Une grande avenue richement arborisée traverse l’entier du site d’Est en Ouest, le long de laquelle s’élèvent les tours des logements privés.

La proximité des éléments entre eux démontre la volonté de créer un campus social, caractérisé par la mixité et la cohabitation, dont la densité favorise les croisements et les rencontres.

Par sa prise de position dans la manière de penser l’architecture, en se référant à l’histoire de l’architecture, cette proposition a relevé le défi de traduire par le dessin l’idée d’un campus en un morceau de ville.

Le quartier des logements d’étudiants est particulier et original. La vie commune peut y être agréable, favorisée par les rencontres et la socialisation qu’induit la typologie par les circulations autour des cours intérieures.

Le jury a été très séduit par cette proposition et félicite les auteurs pour cette réflexion.

Si cet exercice de style laissait augurer d’un grand potentiel au 1er degré, notamment par la juxtaposition d’une typologie de cours pour C4 et HESAV avec une typologie de rues étroites pour les logements, au sein d’un ensemble dense favorisant la mixité et la cohabitation, il n’a pas réussi à se départir d’un certain schématisme. L’échelle devient fausse, les rues sont étriquées. L’effet «médina» n’est plus que formaliste.

La division en quatre quartiers distincts, qui faisait la force du 1er degré, a disparu au profit d’une division en deux, scindée par un grand boulevard arborisé, en contradiction avec l’échelle du quartier et qui ne mène nulle part.

(…)

En conclusion, le développement du projet a perdu de son intensité et de sa pertinence. Le morceau de ville est devenu artificiel et n’est plus à l’échelle du territoire.



5e rang – 5e prix: PAYSAGES COPRODUITS

Les différentes masses bâties correspondant à chaque entité du programme sont disposées autour d’un grand espace commun planté et composant une forme urbaine de grande dimension à l’échelle du territoire.

Un très grand bâtiment implanté le long de la route cantonale accueille le programme de C4 et de HESAV sur trois niveaux.
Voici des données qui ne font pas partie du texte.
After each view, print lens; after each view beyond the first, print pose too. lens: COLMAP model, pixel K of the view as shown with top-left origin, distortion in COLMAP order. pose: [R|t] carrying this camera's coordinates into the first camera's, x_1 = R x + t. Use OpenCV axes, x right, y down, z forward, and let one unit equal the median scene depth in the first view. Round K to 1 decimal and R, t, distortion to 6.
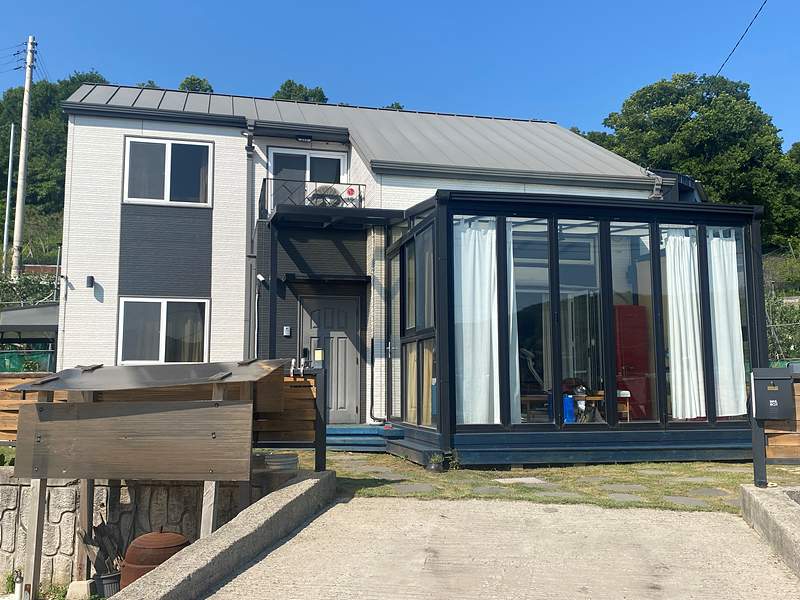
lens RADIAL K [[761.3, 0, 400.0], [0, 761.3, 300.0], [0, 0, 1]] dist [-0.007876, -0.010512]
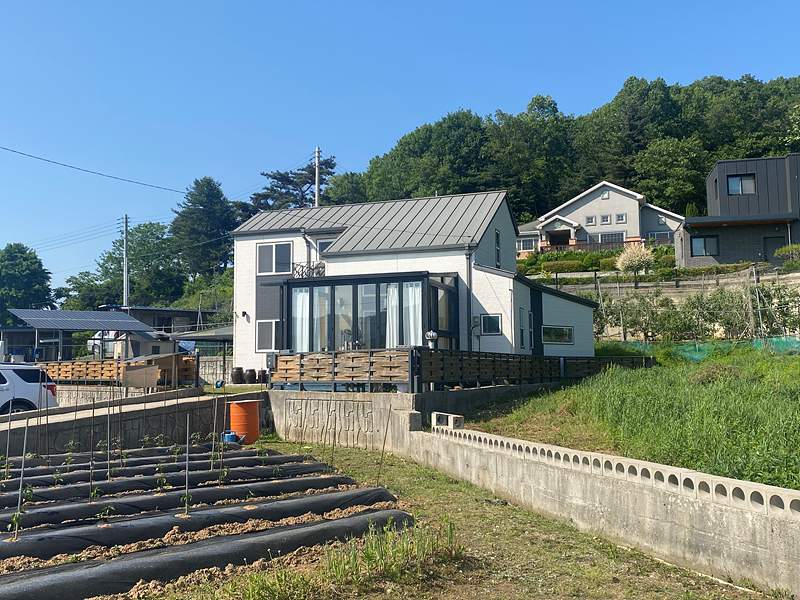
lens RADIAL K [[761.3, 0, 400.0], [0, 761.3, 300.0], [0, 0, 1]] dist [-0.007876, -0.010512]
pose [[0.823085, -0.050830, -0.565639, 1.169466], [0.068238, 0.997622, 0.009646, -0.052750], [0.563804, -0.046537, 0.824597, -0.535836]]
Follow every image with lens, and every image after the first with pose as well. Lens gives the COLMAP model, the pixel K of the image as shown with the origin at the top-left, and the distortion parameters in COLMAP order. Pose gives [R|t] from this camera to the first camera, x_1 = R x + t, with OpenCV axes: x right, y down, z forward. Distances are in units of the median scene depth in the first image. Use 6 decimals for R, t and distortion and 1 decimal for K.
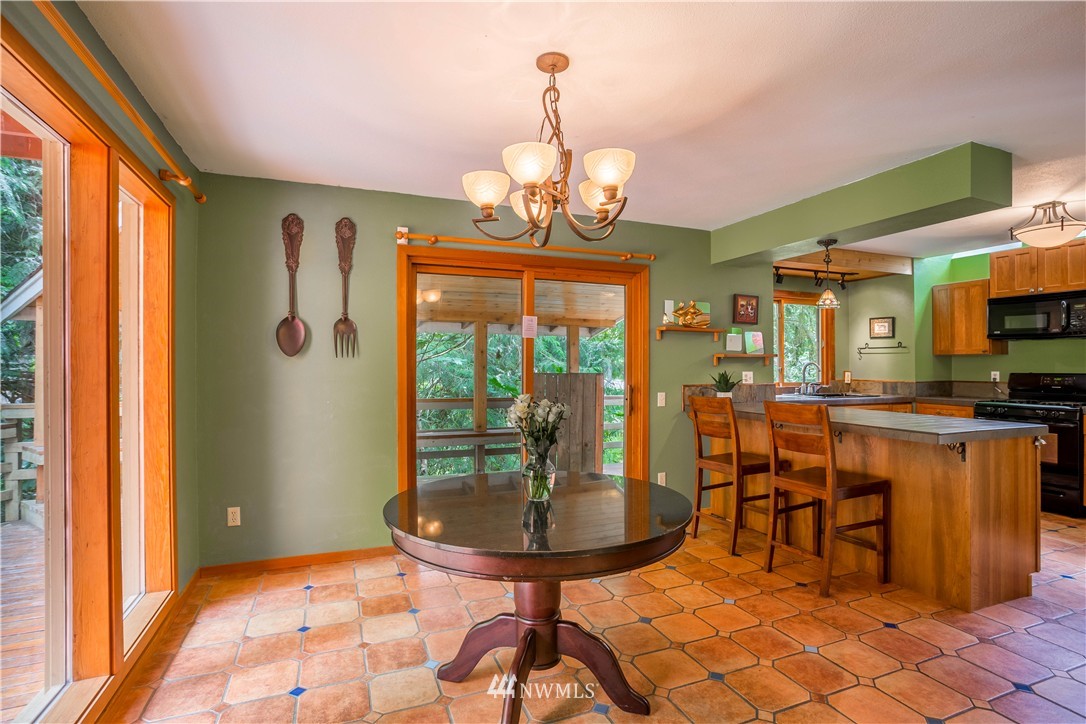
lens RADIAL K [[526.5, 0, 538.5], [0, 526.5, 362.1], [0, 0, 1]] dist [-0.046307, 0.018737]
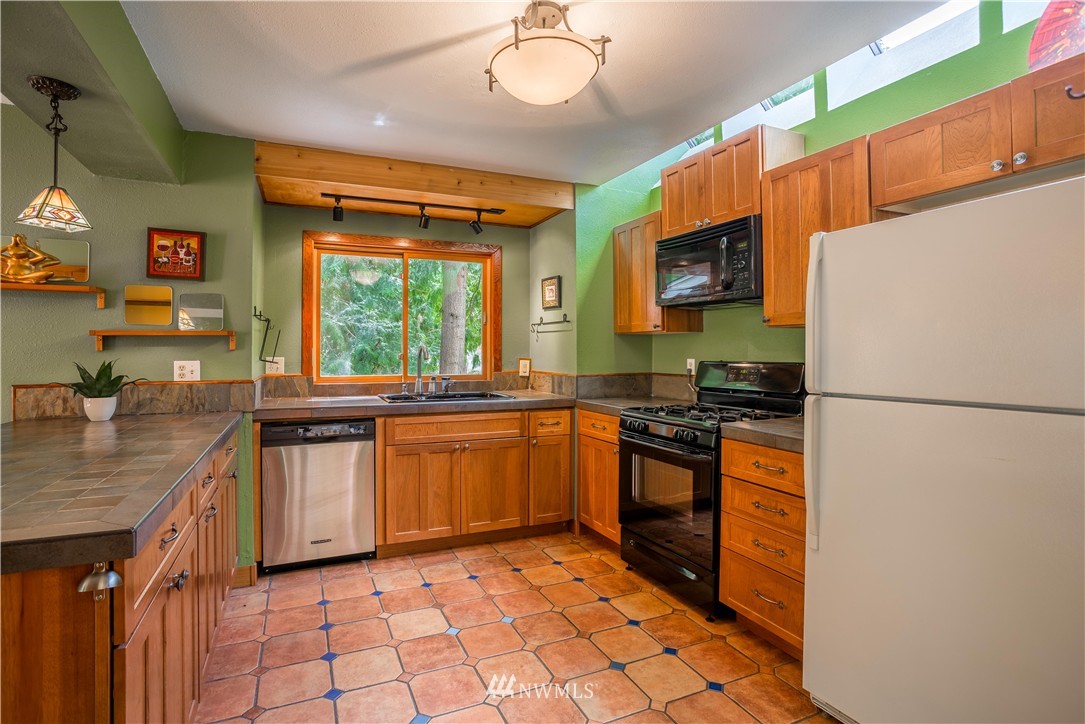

Il compose avec les tours de logements privés un parc central public. Deux édifices à cour centrale ponctuent la composition aux extrémités Est et Ouest de la parcelle.

Le jury a apprécié l’idée forte du projet qui réside dans l’organisation du plan de C4 et de HESAV, caractérisée par de grands plateaux traversés par une rue centrale au rez-de-chaussée et ponctués d’un grand nombre de patios intérieurs, qui règlent habilement le traitement de la pente en coupe et la relation entre la rue et le parc.

Telle une ville sous une verrière, le système urbain proposé sous un même toit séduit par ses qualités spatiales, par la complexité élaborée de ses circulations et par les relations visuelles croisées qu’il génère.

La progression hiérarchique en coupe, du rez-de-chaussée au 2e étage, donne une image compréhensible du fonctionnement d’une université, avec les auditoires le long de la grande rue intérieure, la bibliothèque et autres espaces semi-publics au 1er étage et les bureaux au 2e étage. L’imbrication de ruelles et de patios génère un réseau interconnecté propice au travail et à la vie en communauté.

Le jury a apprécié les qualités de cette grande machine, son fonctionnement interne et sa précision structurelle.

Il relève cependant que le système proposé a son revers de la médaille; il reste très fermé sur lui-même et ne participe pas au rayonnement extérieur que ce projet emblématique devrait entretenir avec son entourage.

(…)

En conclusion, la qualité et la fonctionnalité des plans de C4 et de HESAV apportent une contribution stimulante et une idée forte à la réflexion sur la notion de campus. La réponse urbanistique et le traitement des logements d’étudiants ne sont cependant pas en adéquation.